* Ejercicio propuesto 1
Escribe en orden la primera palabra de cada intervención del diálogo que recoge el relato del subte, sin guiones ni signos de puntuación.
* Ejercicio propuesto 2
Responde estas preguntas según el relato del subte:
(a) ¿Qué fecha figura al comienzo del relato?
(b) ¿A qué hora dice uno de los señores que va al club los domingos?
(c) ¿De qué nacionalidad es el hombre del que hablan, según el diálogo?

Sábado 25 de abril de 2015
Recién presencié este diálogo entre dos señores en el subte:
–Parece que la mina se le entregó al tachero y ahora el tipo se tiene que comer una denuncia de violación…
–Pobre tipo… Yo sé cómo están las pibas a esa hora… Si yo los domingos me voy al club a las siete de la mañana y las veo cómo vuelven de los boliches, dadas vueltas están, y regaladas… Re-ga-la-das…
–Sí. Ahora el tipo está prófugo… Y si ya cruzó la frontera no lo agarran más… Capaz que se fue a su país…
–¿Cómo “su país”? ¿No es argentino?
–No, es boliviano.
–Ahhh, ¡boliviano hijo de puta!
Xenofobia se lo ganó a Misoginia en el último minuto.

* Datos registrados
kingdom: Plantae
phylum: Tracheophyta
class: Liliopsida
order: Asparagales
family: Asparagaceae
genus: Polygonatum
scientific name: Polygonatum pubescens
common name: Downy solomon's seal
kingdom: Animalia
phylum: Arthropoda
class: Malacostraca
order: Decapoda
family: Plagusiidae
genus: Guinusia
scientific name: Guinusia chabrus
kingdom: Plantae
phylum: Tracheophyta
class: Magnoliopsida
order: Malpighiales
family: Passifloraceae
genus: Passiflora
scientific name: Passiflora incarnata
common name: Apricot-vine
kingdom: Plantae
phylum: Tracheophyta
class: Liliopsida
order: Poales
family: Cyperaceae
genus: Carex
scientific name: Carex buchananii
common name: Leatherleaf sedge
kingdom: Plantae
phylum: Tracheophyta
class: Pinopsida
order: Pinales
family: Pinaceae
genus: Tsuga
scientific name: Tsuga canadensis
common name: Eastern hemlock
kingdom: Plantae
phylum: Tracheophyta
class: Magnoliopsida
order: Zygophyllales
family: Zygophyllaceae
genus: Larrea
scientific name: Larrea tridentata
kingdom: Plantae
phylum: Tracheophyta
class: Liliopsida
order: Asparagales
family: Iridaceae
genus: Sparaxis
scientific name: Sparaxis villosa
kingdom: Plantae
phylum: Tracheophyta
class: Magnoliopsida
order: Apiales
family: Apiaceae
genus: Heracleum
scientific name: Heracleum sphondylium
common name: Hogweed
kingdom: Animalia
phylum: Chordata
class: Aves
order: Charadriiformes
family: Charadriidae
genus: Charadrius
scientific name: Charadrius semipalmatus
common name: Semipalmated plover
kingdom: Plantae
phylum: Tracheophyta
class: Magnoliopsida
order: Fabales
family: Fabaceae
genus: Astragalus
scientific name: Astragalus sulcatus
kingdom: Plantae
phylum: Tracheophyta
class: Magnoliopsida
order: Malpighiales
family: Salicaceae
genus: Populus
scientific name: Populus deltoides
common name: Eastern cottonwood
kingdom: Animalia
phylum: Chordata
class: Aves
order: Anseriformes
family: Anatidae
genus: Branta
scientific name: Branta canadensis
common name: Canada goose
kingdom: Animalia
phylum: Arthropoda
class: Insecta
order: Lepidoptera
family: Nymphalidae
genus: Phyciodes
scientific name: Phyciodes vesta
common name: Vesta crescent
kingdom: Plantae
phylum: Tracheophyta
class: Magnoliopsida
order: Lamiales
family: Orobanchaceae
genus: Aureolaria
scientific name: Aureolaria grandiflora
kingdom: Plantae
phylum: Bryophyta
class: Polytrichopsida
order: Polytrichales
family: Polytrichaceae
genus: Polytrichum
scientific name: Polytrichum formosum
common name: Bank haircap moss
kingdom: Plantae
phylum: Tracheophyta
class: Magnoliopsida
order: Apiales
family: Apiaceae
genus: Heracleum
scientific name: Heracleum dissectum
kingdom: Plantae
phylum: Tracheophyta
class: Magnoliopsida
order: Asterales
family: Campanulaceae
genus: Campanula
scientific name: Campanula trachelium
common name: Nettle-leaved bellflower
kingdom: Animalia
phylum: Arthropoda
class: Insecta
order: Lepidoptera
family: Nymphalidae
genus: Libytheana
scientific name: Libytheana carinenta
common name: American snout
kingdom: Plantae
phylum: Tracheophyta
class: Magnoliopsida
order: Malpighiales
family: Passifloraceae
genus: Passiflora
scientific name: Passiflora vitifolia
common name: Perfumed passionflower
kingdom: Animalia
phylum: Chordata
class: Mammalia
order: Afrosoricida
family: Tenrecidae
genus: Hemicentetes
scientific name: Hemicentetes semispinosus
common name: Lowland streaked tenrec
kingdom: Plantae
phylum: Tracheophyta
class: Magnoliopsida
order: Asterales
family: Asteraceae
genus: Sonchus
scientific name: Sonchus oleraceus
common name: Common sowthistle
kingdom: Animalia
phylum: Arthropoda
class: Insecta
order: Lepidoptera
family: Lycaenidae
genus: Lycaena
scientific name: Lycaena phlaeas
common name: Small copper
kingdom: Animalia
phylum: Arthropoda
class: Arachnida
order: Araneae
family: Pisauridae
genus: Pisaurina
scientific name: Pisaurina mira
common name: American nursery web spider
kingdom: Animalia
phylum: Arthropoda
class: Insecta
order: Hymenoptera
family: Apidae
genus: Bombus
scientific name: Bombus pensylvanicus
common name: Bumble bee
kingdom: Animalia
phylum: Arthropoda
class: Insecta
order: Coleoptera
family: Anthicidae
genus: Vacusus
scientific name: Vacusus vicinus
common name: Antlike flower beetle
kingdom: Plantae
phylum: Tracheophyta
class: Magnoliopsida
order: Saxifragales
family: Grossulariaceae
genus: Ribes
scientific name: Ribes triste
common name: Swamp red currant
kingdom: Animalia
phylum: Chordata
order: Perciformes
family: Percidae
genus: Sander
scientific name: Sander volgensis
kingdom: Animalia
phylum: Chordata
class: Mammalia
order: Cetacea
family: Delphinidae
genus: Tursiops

* Solución completa 1
Parece, Pobre, Sí, Cómo, No, Ahhh

* Solución completa 2
(a) Sábado 25 de abril de 2015.
(b) A las siete de la mañana.
(c) Boliviano.